- Problem to solve
Write out the text read from all the records again, replacing "recorded images" with "stored footage" and leaving everything else unchanged. Do not include the pictures in your answer.

--- Data listing ---

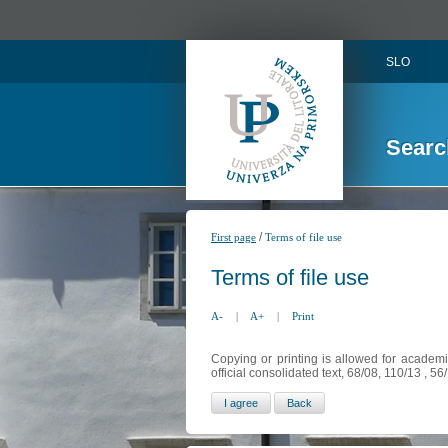
SLO
Searc
/
First page
Terms of file use
Terms of file use
A-
|
A+
|
Print
Copying or printing is allowed for academi
official consolidated text, 68/08, 110/13 , 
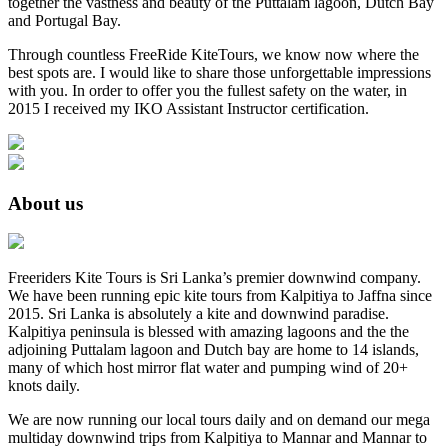
together the vastness and beauty of the Puttalam lagoon, Dutch Bay
and Portugal Bay.
Through countless FreeRide KiteTours, we know now where the
best spots are. I would like to share those unforgettable impressions
with you. In order to offer you the fullest safety on the water, in
2015 I received my IKO Assistant Instructor certification.
About us
Freeriders Kite Tours is Sri Lanka’s premier downwind company.
We have been running epic kite tours from Kalpitiya to Jaffna since
2015. Sri Lanka is absolutely a kite and downwind paradise.
Kalpitiya peninsula is blessed with amazing lagoons and the the
adjoining Puttalam lagoon and Dutch bay are home to 14 islands,
many of which host mirror flat water and pumping wind of 20+
knots daily.
We are now running our local tours daily and on demand our mega
multiday downwind trips from Kalpitiya to Mannar and Mannar to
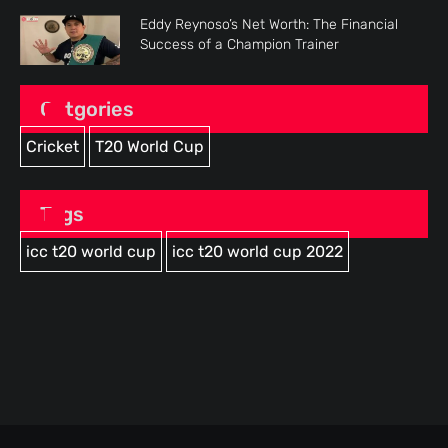
Eddy Reynoso’s Net Worth: The Financial
Success of a Champion Trainer
Catgories
Cricket
T20 World Cup
Tags
icc t20 world cup
icc t20 world cup 2022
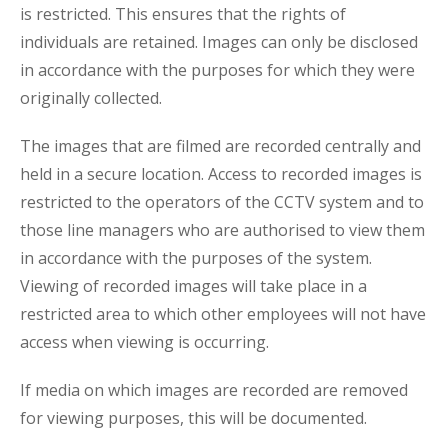
is restricted. This ensures that the rights of
individuals are retained. Images can only be disclosed
in accordance with the purposes for which they were
originally collected.
The images that are filmed are recorded centrally and
held in a secure location. Access to recorded images is
restricted to the operators of the CCTV system and to
those line managers who are authorised to view them
in accordance with the purposes of the system.
Viewing of recorded images will take place in a
restricted area to which other employees will not have
access when viewing is occurring.
If media on which images are recorded are removed
for viewing purposes, this will be documented.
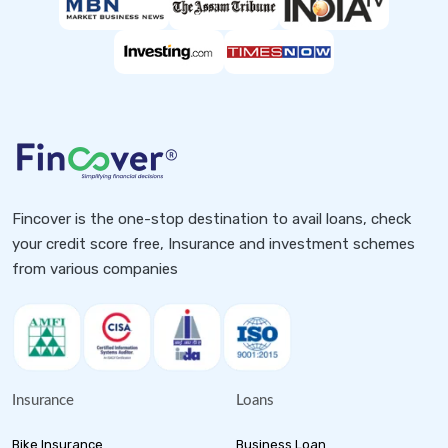
Fincover is the one-stop destination to avail loans, check
your credit score free, Insurance and investment schemes
from various companies
Insurance
Loans
Bike Insurance
Business Loan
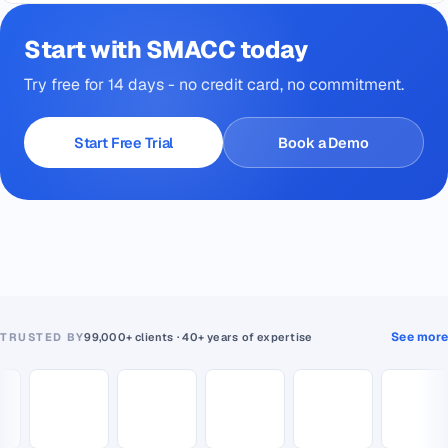
Start with SMACC today
Try free for 14 days - no credit card, no commitment.
Start Free Trial
Book a Demo
See more
TRUSTED BY
99,000+ clients · 40+ years of expertise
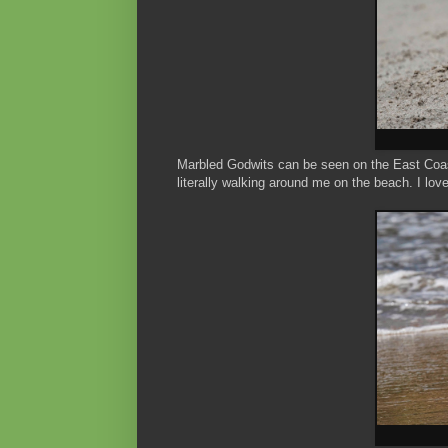
Marbled Godwits can be seen on the East Coast,
literally walking around me on the beach. I lo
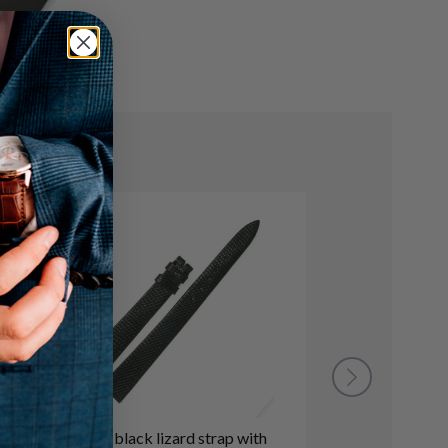
Rolex black lizard strap with
Rolex dark b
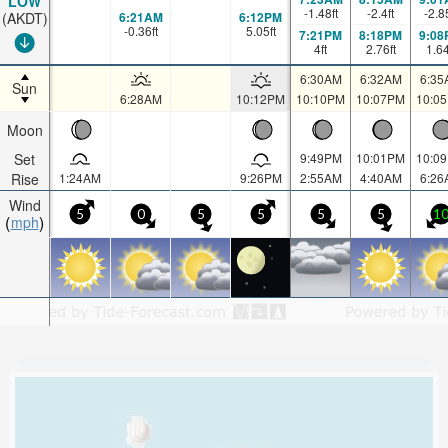
LOW
-1.48
ft
-2.4
ft
-2.8
6:21AM
6:12PM
(AKDT)
-0.36
ft
5.05
ft
7:21PM
8:18PM
9:08
4
ft
2.76
ft
1.6
6:30AM
6:32AM
6:35
Sun
6:28AM
10:12PM
10:10PM
10:07PM
10:0
Moon
Set
9:49PM
10:01PM
10:0
Rise
1:24AM
9:26PM
2:55AM
4:40AM
6:26
Wind
5
0
5
5
5
5
1
mph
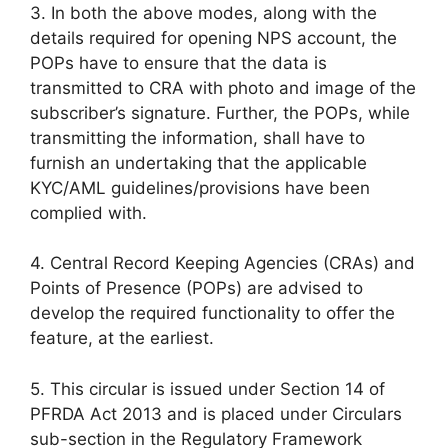
3. In both the above modes, along with the
details required for opening NPS account, the
POPs have to ensure that the data is
transmitted to CRA with photo and image of the
subscriber’s signature. Further, the POPs, while
transmitting the information, shall have to
furnish an undertaking that the applicable
KYC/AML guidelines/provisions have been
complied with.
4. Central Record Keeping Agencies (CRAs) and
Points of Presence (POPs) are advised to
develop the required functionality to offer the
feature, at the earliest.
5. This circular is issued under Section 14 of
PFRDA Act 2013 and is placed under Circulars
sub-section in the Regulatory Framework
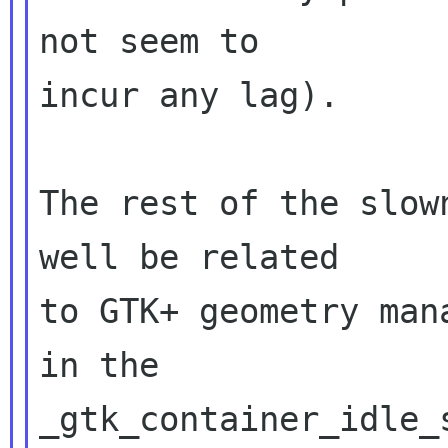
not seem to

incur any lag).

The rest of the slow
well be related

to GTK+ geometry man
in the

_gtk_container_idle_s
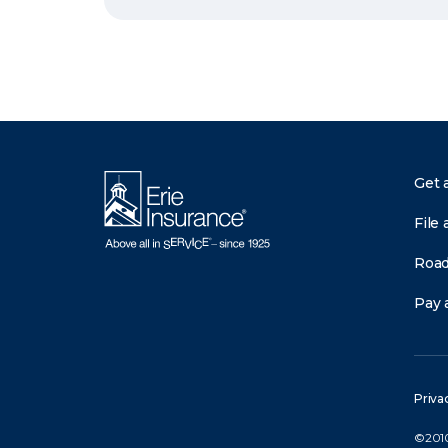
Get 
File 
Road
Pay a
Priva
©2010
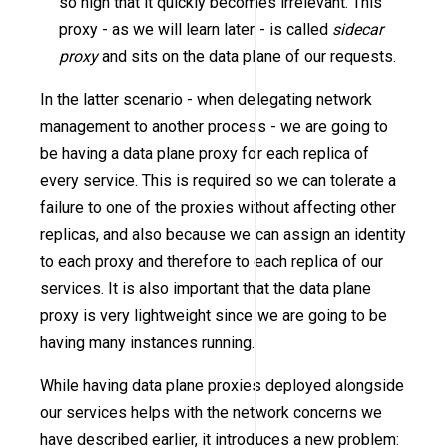
so high that it quickly becomes irrelevant. This
proxy - as we will learn later - is called
sidecar
proxy
and sits on the data plane of our requests.
In the latter scenario - when delegating network
management to another process - we are going to
be having a data plane proxy for each replica of
every service. This is required so we can tolerate a
failure to one of the proxies without affecting other
replicas, and also because we can assign an identity
to each proxy and therefore to each replica of our
services. It is also important that the data plane
proxy is very lightweight since we are going to be
having many instances running.
While having data plane proxies deployed alongside
our services helps with the network concerns we
have described earlier, it introduces a new problem:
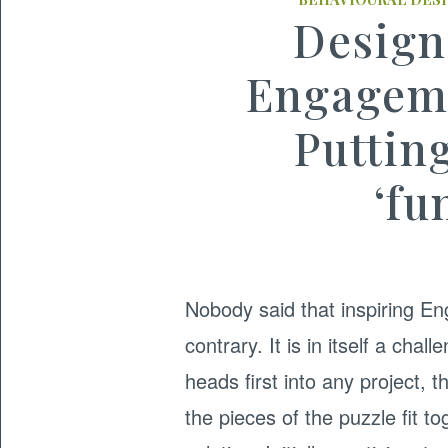
Design
Engageme
Putting
‘fu
Nobody said that inspiring E
contrary. It is in itself a ch
heads first into any project, t
the pieces of the puzzle fit t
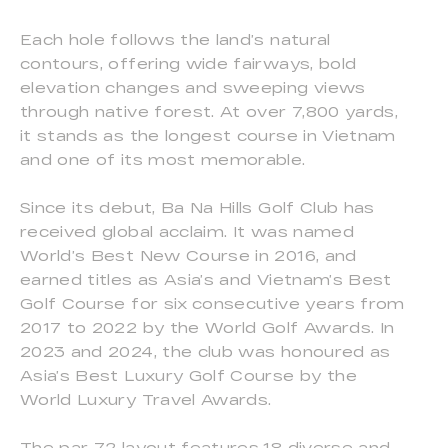
Each hole follows the land’s natural
contours, offering wide fairways, bold
elevation changes and sweeping views
through native forest. At over 7,800 yards,
it stands as the longest course in Vietnam
and one of its most memorable.
Since its debut, Ba Na Hills Golf Club has
received global acclaim. It was named
World’s Best New Course in 2016, and
earned titles as Asia’s and Vietnam’s Best
Golf Course for six consecutive years from
2017 to 2022 by the World Golf Awards. In
2023 and 2024, the club was honoured as
Asia’s Best Luxury Golf Course by the
World Luxury Travel Awards.
The par-72 layout features 18 diverse and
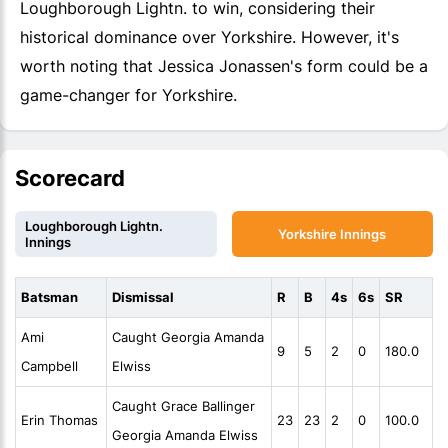
Loughborough Lightn. to win, considering their
historical dominance over Yorkshire. However, it's
worth noting that Jessica Jonassen's form could be a
game-changer for Yorkshire.
Scorecard
Loughborough Lightn.
Yorkshire Innings
Innings
Batsman
Dismissal
R
B
4s
6s
SR
Ami
Caught Georgia Amanda
9
5
2
0
180.0
Campbell
Elwiss
Caught Grace Ballinger
Erin Thomas
23
23
2
0
100.0
Georgia Amanda Elwiss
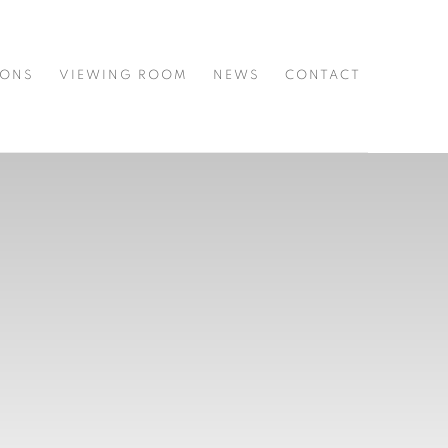
IONS
VIEWING ROOM
NEWS
CONTACT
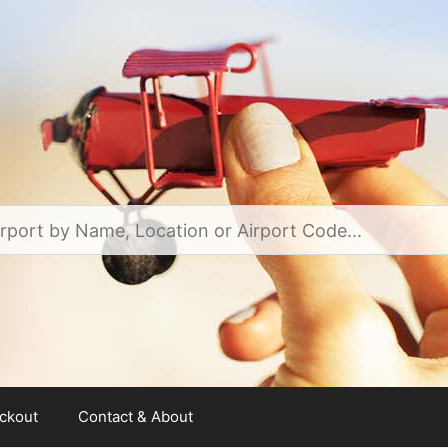
ckout
Contact & About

---

- Result of this task
SLO
Searc
/
First page
Terms of file use
Terms of file use
A-
|
A+
|
Print
Copying or printing is allowed for academi
official consolidated text, 68/08, 110/13 , 
together the vastness and beauty of the Puttalam lagoon, Dutch Bay
and Portugal Bay.
Through countless FreeRide KiteTours, we know now where the
best spots are. I would like to share those unforgettable impressions
with you. In order to offer you the fullest safety on the water, in
2015 I received my IKO Assistant Instructor certification.
About us
Freeriders Kite Tours is Sri Lanka’s premier downwind company.
We have been running epic kite tours from Kalpitiya to Jaffna since
2015. Sri Lanka is absolutely a kite and downwind paradise.
Kalpitiya peninsula is blessed with amazing lagoons and the the
adjoining Puttalam lagoon and Dutch bay are home to 14 islands,
many of which host mirror flat water and pumping wind of 20+
knots daily.
We are now running our local tours daily and on demand our mega
multiday downwind trips from Kalpitiya to Mannar and Mannar to
Eddy Reynoso’s Net Worth: The Financial
Success of a Champion Trainer
Catgories
Cricket
T20 World Cup
Tags
icc t20 world cup
icc t20 world cup 2022
is restricted. This ensures that the rights of
individuals are retained. Images can only be disclosed
in accordance with the purposes for which they were
originally collected.
The images that are filmed are recorded centrally and
held in a secure location. Access to stored footage is
restricted to the operators of the CCTV system and to
those line managers who are authorised to view them
in accordance with the purposes of the system.
Viewing of stored footage will take place in a
restricted area to which other employees will not have
access when viewing is occurring.
If media on which images are recorded are removed
for viewing purposes, this will be documented.
Fincover is the one-stop destination to avail loans, check
your credit score free, Insurance and investment schemes
from various companies
Insurance
Loans
Bike Insurance
Business Loan
Start with SMACC today
Try free for 14 days - no credit card, no commitment.
Start Free Trial
Book a Demo
See more
TRUSTED BY
99,000+ clients · 40+ years of expertise
Marbled Godwits can be seen on the East Coast,
literally walking around me on the beach. I lo
Rolex black lizard strap with
Rolex dark b
LOW
-1.48
ft
-2.4
ft
-2.8
6:21AM
6:12PM
(AKDT)
-0.36
ft
5.05
ft
7:21PM
8:18PM
9:08
4
ft
2.76
ft
1.6
6:30AM
6:32AM
6:35
Sun
6:28AM
10:12PM
10:10PM
10:07PM
10:0
Moon
Set
9:49PM
10:01PM
10:0
Rise
1:24AM
9:26PM
2:55AM
4:40AM
6:26
Wind
5
0
5
5
5
5
1
mph
3. In both the above modes, along with the
details required for opening NPS account, the
POPs have to ensure that the data is
transmitted to CRA with photo and image of the
subscriber’s signature. Further, the POPs, while
transmitting the information, shall have to
furnish an undertaking that the applicable
KYC/AML guidelines/provisions have been
complied with.
4. Central Record Keeping Agencies (CRAs) and
Points of Presence (POPs) are advised to
develop the required functionality to offer the
feature, at the earliest.
5. This circular is issued under Section 14 of
PFRDA Act 2013 and is placed under Circulars
sub-section in the Regulatory Framework
not seem to

incur any lag).

The rest of the slow
well be related

to GTK+ geometry man
in the

_gtk_container_idle_s
Get 
File 
Road
Pay a
Priva
©2010
so high that it quickly becomes irrelevant. This
proxy - as we will learn later - is called
sidecar
proxy
and sits on the data plane of our requests.
In the latter scenario - when delegating network
management to another process - we are going to
be having a data plane proxy for each replica of
every service. This is required so we can tolerate a
failure to one of the proxies without affecting other
replicas, and also because we can assign an identity
to each proxy and therefore to each replica of our
services. It is also important that the data plane
proxy is very lightweight since we are going to be
having many instances running.
While having data plane proxies deployed alongside
our services helps with the network concerns we
have described earlier, it introduces a new problem:
Design
Engageme
Putting
‘fu
Nobody said that inspiring E
contrary. It is in itself a ch
heads first into any project, t
the pieces of the puzzle fit t
Each hole follows the land’s natural
contours, offering wide fairways, bold
elevation changes and sweeping views
through native forest. At over 7,800 yards,
it stands as the longest course in Vietnam
and one of its most memorable.
Since its debut, Ba Na Hills Golf Club has
received global acclaim. It was named
World’s Best New Course in 2016, and
earned titles as Asia’s and Vietnam’s Best
Golf Course for six consecutive years from
2017 to 2022 by the World Golf Awards. In
2023 and 2024, the club was honoured as
Asia’s Best Luxury Golf Course by the
World Luxury Travel Awards.
The par-72 layout features 18 diverse and
Loughborough Lightn. to win, considering their
historical dominance over Yorkshire. However, it's
worth noting that Jessica Jonassen's form could be a
game-changer for Yorkshire.
Scorecard
Loughborough Lightn.
Yorkshire Innings
Innings
Batsman
Dismissal
R
B
4s
6s
SR
Ami
Caught Georgia Amanda
9
5
2
0
180.0
Campbell
Elwiss
Caught Grace Ballinger
Erin Thomas
23
23
2
0
100.0
Georgia Amanda Elwiss
IONS
VIEWING ROOM
NEWS
CONTACT
ckout
Contact & About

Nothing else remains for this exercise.